You must update the matrix in-place.

Examples¶

Example 1

Set Zeroes 1

Input:

matrix = [
  [0,1],
  [1,0]
]

Output:

[
  [0,0],
  [0,0]
]

Example 2

Set Zeroes 2

Input:

matrix = [
  [1,2,3],
  [4,0,5],
  [6,7,8]
]

Output:

[
  [1,0,3],
  [0,0,0],
  [6,0,8]
]

Solution¶

Java Code¶

class Solution {
    public void setZeroes(int[][] matrix) {
        int m = matrix.length;
        int n = matrix[0].length;
        boolean firstRowZero = false;
        boolean firstColZero = false;

        // 1. Check if first row/column need to be zeroed later
        for (int i = 0; i < m; i++) {
            if (matrix[i][0] == 0) {
                firstColZero = true;
                break;
            }
        }
        for (int j = 0; j < n; j++) {
            if (matrix[0][j] == 0) {
                firstRowZero = true;
                break;
            }
        }

        // 2. Use first row and first column as markers
        for (int i = 1; i < m; i++) {
            for (int j = 1; j < n; j++) {
                if (matrix[i][j] == 0) {
                    matrix[i][0] = 0;
                    matrix[0][j] = 0;
                }
            }
        }

        // 3. Set zeros based on markers in first row/column
        for (int i = 1; i < m; i++) {
            for (int j = 1; j < n; j++) {
                if (matrix[i][0] == 0 || matrix[0][j] == 0) {
                    matrix[i][j] = 0;
                }
            }
        }

        // 4. Zero out the first row and first column if needed
        if (firstColZero) {
            for (int i = 0; i < m; i++) {
                matrix[i][0] = 0;
            }
        }
        if (firstRowZero) {
            for (int j = 0; j < n; j++) {
                matrix[0][j] = 0;
            }
        }
    }
}

Intuition¶

A simple solution would be to use two sets or boolean arrays of size \(M\) and \(N\) to track which rows and columns should be zeroed.
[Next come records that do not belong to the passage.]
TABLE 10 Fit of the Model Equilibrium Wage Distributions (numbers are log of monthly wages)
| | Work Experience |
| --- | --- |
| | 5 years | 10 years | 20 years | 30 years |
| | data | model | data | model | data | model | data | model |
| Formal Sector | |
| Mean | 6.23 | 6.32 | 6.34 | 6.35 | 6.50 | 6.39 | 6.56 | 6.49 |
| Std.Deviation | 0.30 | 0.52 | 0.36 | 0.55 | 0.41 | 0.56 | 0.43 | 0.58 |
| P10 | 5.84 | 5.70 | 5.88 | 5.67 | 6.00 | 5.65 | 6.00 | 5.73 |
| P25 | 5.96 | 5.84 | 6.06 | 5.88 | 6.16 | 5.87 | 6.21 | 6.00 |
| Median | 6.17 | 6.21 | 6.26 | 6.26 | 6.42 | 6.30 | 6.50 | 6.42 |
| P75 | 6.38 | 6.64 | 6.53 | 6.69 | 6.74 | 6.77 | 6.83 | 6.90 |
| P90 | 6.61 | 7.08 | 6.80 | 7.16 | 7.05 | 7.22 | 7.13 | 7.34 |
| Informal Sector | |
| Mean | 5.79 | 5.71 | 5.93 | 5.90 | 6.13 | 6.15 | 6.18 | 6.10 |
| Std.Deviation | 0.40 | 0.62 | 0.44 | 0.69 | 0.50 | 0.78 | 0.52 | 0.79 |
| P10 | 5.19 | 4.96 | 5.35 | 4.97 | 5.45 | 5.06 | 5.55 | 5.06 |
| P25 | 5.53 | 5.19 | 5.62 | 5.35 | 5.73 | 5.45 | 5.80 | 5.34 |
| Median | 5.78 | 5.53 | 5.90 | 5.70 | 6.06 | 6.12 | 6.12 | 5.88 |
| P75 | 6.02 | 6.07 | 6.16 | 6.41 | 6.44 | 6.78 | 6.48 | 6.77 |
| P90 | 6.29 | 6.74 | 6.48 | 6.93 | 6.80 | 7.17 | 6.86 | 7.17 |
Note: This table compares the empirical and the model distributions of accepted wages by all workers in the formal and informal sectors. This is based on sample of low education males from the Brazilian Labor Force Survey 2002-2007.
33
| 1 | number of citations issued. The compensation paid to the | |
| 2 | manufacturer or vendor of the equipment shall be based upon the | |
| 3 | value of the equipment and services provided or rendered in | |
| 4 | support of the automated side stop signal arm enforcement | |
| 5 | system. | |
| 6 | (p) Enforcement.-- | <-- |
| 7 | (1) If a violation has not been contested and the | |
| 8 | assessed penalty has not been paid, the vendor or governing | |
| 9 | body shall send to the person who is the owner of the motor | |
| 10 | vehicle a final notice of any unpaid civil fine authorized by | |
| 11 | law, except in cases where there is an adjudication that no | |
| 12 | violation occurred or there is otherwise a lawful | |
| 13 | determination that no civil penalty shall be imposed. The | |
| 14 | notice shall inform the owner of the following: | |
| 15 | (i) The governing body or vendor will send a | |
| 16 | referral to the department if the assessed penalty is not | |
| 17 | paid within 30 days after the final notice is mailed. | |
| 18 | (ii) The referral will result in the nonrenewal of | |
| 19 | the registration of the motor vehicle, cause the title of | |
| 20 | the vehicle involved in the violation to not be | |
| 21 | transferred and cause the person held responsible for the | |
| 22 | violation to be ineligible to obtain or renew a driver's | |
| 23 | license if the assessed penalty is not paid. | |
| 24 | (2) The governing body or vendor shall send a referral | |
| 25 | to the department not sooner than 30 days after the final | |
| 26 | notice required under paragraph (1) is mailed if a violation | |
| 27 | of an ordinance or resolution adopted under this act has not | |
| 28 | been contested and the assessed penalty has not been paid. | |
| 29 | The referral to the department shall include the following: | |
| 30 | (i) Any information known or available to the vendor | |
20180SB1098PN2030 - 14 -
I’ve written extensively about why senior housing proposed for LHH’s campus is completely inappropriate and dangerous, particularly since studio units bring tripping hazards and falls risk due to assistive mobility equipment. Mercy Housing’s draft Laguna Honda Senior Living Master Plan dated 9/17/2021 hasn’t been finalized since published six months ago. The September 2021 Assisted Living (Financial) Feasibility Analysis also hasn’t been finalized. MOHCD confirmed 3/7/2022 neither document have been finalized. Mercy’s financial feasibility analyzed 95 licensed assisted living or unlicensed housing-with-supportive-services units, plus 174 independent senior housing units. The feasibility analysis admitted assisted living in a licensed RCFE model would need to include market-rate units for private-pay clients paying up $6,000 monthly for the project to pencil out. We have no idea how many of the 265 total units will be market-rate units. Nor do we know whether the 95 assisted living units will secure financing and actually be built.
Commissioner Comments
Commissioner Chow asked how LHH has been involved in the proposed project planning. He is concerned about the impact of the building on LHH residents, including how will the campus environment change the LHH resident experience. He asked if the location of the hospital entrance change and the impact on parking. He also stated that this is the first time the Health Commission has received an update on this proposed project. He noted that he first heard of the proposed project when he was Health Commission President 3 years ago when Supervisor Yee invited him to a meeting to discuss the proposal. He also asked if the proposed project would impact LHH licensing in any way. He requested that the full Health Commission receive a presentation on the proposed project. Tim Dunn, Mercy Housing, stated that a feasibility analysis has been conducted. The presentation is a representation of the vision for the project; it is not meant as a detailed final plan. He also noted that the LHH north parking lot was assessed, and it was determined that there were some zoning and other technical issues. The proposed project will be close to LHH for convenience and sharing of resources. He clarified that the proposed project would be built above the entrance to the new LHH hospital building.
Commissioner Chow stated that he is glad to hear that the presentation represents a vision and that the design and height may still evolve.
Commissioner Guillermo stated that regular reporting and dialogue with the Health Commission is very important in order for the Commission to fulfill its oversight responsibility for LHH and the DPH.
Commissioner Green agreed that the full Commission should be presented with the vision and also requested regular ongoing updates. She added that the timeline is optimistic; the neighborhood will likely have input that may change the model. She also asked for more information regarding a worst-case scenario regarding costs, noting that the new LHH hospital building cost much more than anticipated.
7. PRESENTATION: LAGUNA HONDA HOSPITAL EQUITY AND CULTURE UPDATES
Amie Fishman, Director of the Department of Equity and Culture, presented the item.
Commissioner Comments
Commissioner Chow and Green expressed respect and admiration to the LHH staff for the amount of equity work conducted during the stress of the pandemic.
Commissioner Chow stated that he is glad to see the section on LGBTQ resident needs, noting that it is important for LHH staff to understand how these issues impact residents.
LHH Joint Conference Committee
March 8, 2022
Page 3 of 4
However, that costs \(O(M + N)\) extra space. To achieve \(O(1)\) space, we can use the matrix itself as store the markers.

Using In-Place Markers¶

The first row and the first column of the matrix can serve as our "sets". 1. Detection: If matrix[i][j] is 0, we mark its row (matrix[i][0] = 0) and its column (matrix[0][j] = 0). 2. Corner Case: The very first element matrix[0][0] is shared by the first row and the first column. To avoid confusion, we handle the first row and first column's own zero status using two separate boolean variables (firstRowZero, firstColZero) and only use the rest of the first row/column for the others. 3. Application: Iterate through the matrix (starting from 1,1) and set elements to 0 if their corresponding row/column marker in the first row/column is 0. 4. Final Polish: Finally, zero out the actual first row and first column based on our saved booleans.

Complexity Analysis¶

Time Complexity¶

\(O(M \times N)\)

We traverse the matrix a few times (detection, application), but each traversal is linear relative to the total number of elements.

Space Complexity¶

\(O(1)\)

We only use a constant number of extra variables. All markers are stored within the input matrix.

Key Takeaways¶

To save space in matrix problems, look for ways to store state within the matrix itself (using headers or bit-manipulation).
Always handle the crossing point (e.g., matrix[0][0]) carefully when using headers.
Breaking the problem into clear phases (Detection -> Marking -> Applying) prevents overwriting data you still need.